Con la resaca olímpica aún vigente, el Escandinavium no se va a convertir en una constelación de estrellas en la tercera cita del Europeo que acoge. El francés Renaud Lavinielle buscará su tercer oro consecutivo en pértiga, la prueba de más nivel, la única en la que comparece el podio de Londres, con los alemanes Otto y Holzdeppe intentando dar la sorpresa. Su homóloga Isinbayeva hace tiempo que se borró de este tipo de citas, como han hecho Ivan Ukhov en altura, Greg Rutherford en longitud, Thomas Majewski en peso o Mo Farah en 3000m. Después de ser campeones olímpicos, Gotemburgo les sabe a poco. Pertiguistas incluidos, solo ocho medallistas el pasado verano viajarán hasta Suecia. Una oportunidad para aquellas nuevas figuras que quieran empezar a caminar firmes hacía Brasil.
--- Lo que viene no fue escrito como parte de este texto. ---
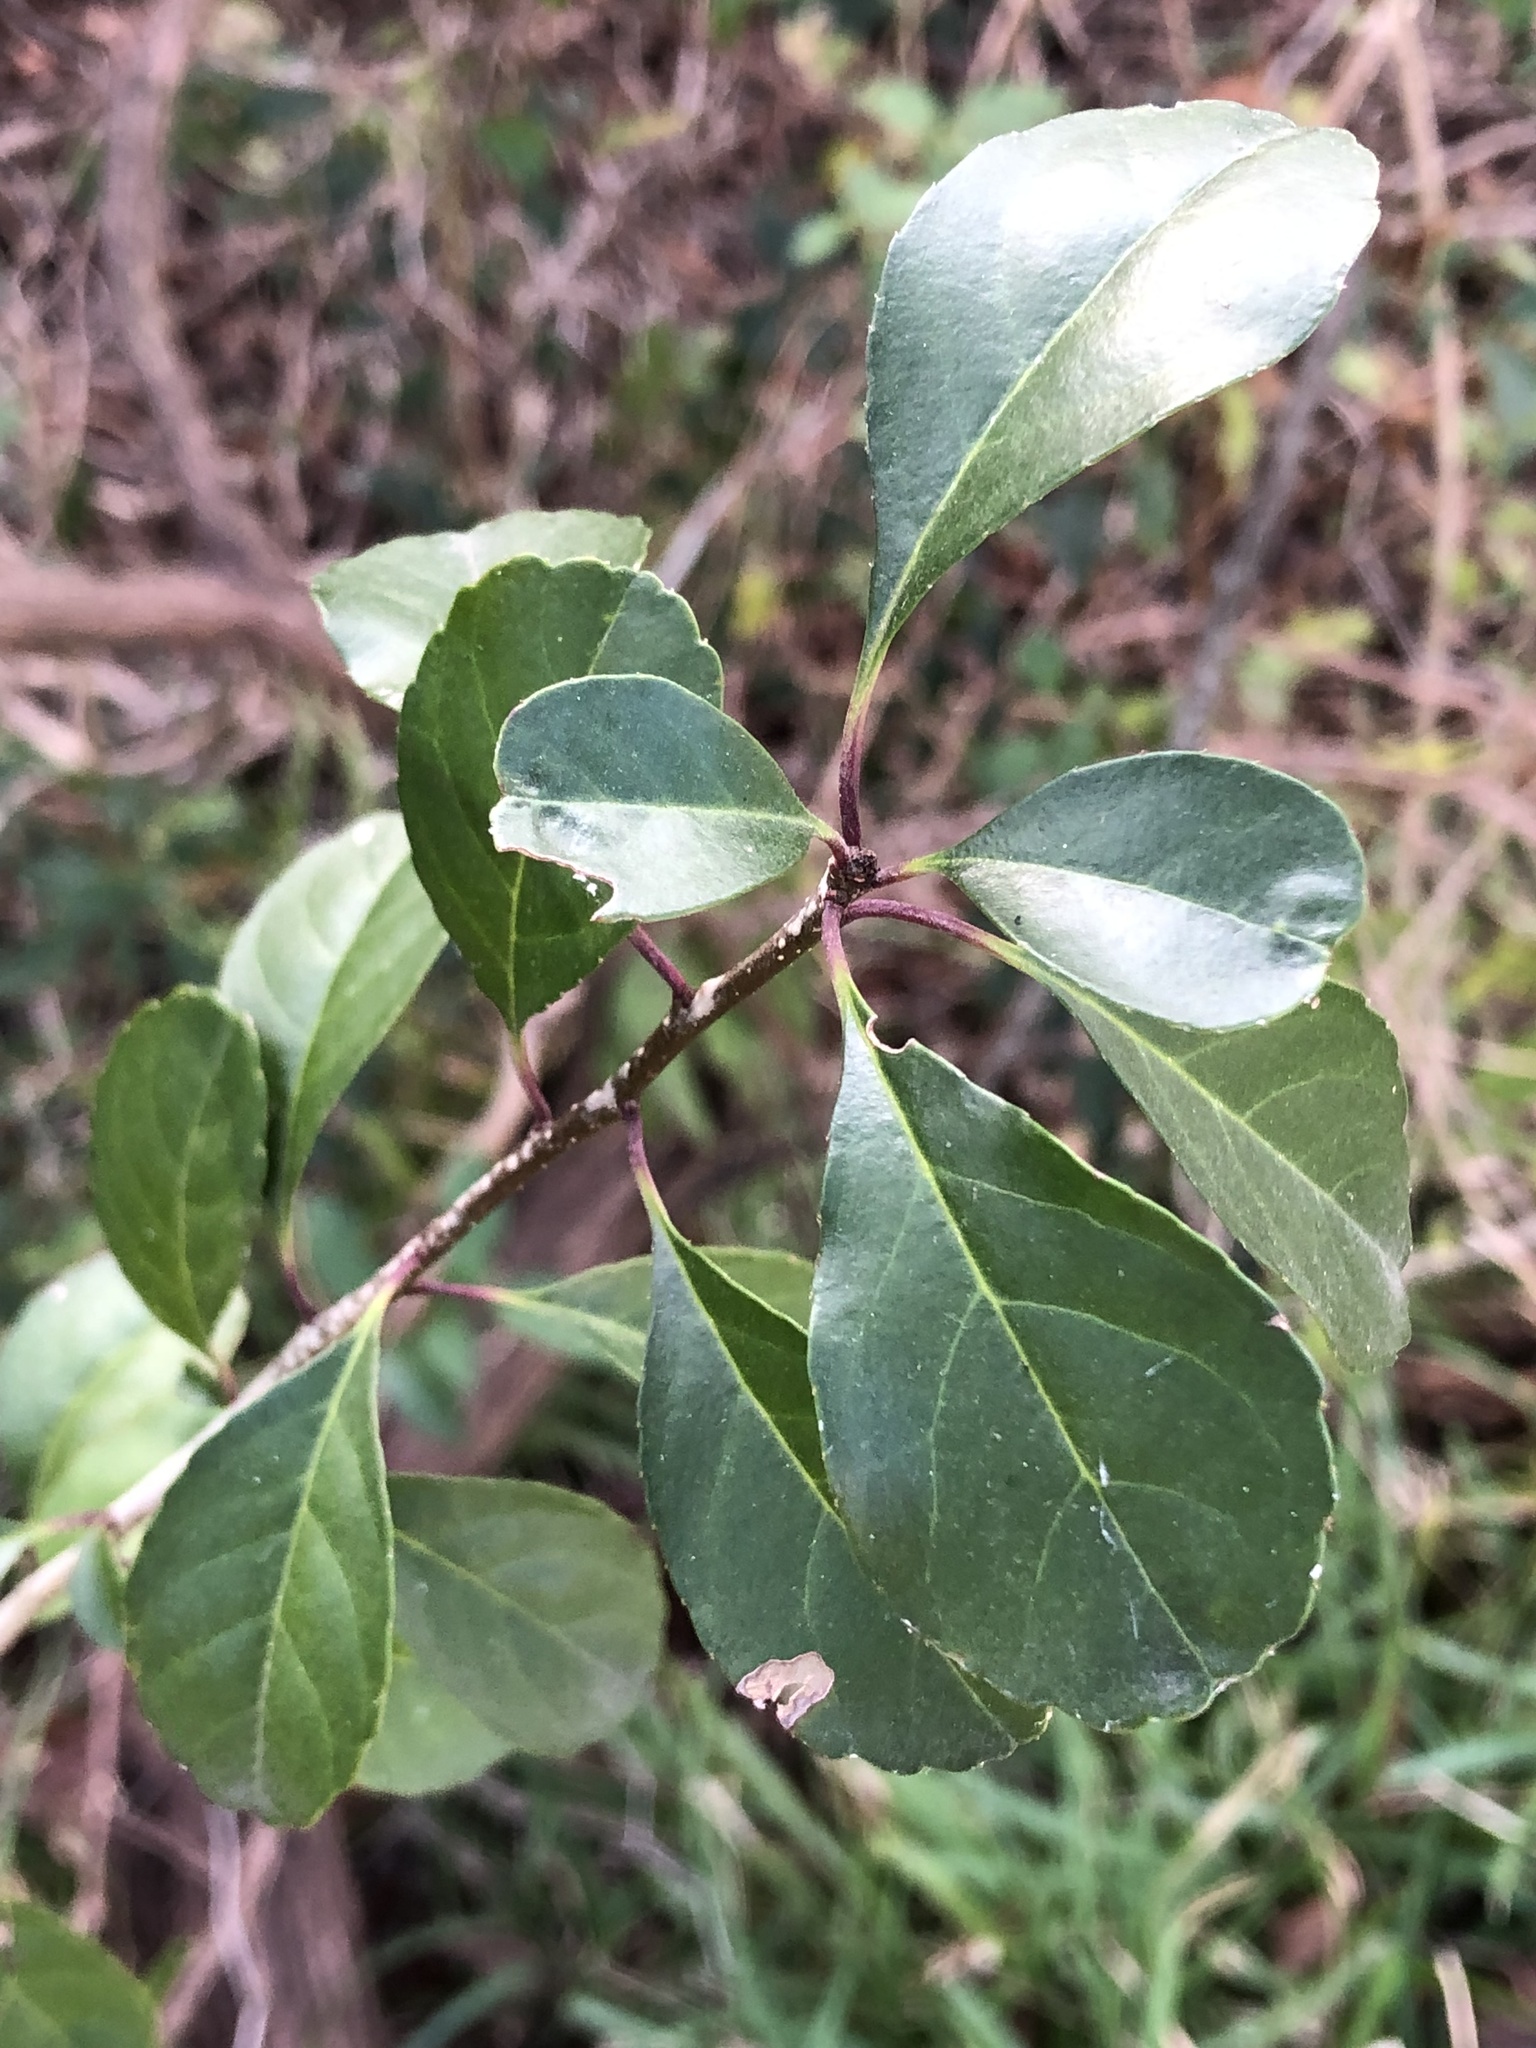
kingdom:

Rusia, con los suplentes, tendrá difícil alcanzar las 15 medallas con las que se impuso hace dos años en París. Dobles números esos, que España alcanzó entre 2002 y 2005, Viena y Madrid, con 10 y 12, respectivamente, y ahora son una utopía. Ahora se cuentan finalistas como antes se contaban medallas. También escasean los recursos y las reuniones atléticas en España. Nuevos y humildes tiempos.